----- Предоставленные данные

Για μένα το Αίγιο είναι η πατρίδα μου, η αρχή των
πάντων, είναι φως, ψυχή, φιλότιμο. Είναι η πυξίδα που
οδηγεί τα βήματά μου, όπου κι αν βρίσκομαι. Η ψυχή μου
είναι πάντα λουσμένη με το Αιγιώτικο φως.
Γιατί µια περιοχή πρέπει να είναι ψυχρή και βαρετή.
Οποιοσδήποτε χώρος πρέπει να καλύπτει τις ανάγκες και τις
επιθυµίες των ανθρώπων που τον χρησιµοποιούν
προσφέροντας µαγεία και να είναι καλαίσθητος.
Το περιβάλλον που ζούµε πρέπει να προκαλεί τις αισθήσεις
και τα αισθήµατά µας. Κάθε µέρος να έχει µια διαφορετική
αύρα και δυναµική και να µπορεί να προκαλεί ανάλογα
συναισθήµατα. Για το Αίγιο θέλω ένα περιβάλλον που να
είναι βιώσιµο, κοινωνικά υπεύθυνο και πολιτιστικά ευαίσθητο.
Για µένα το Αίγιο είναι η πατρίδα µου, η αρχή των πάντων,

----------
----- Предоставленные данные

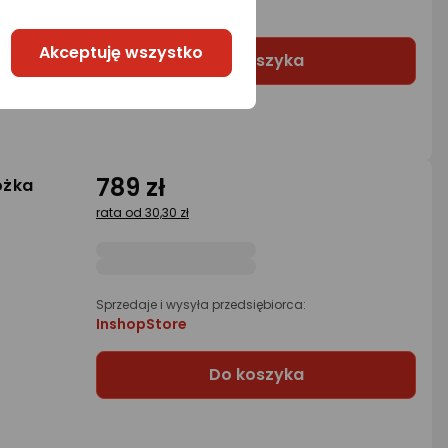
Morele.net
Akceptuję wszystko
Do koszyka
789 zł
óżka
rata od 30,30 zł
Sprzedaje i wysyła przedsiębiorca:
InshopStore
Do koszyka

----------

Рабочее задание: Соберите все строки записей, в которых встречается слово «πατρίδα».

Результат выполнения:
Για μένα το Αίγιο είναι η πατρίδα μου, η αρχή των
Για µένα το Αίγιο είναι η πατρίδα µου, η αρχή των πάντων,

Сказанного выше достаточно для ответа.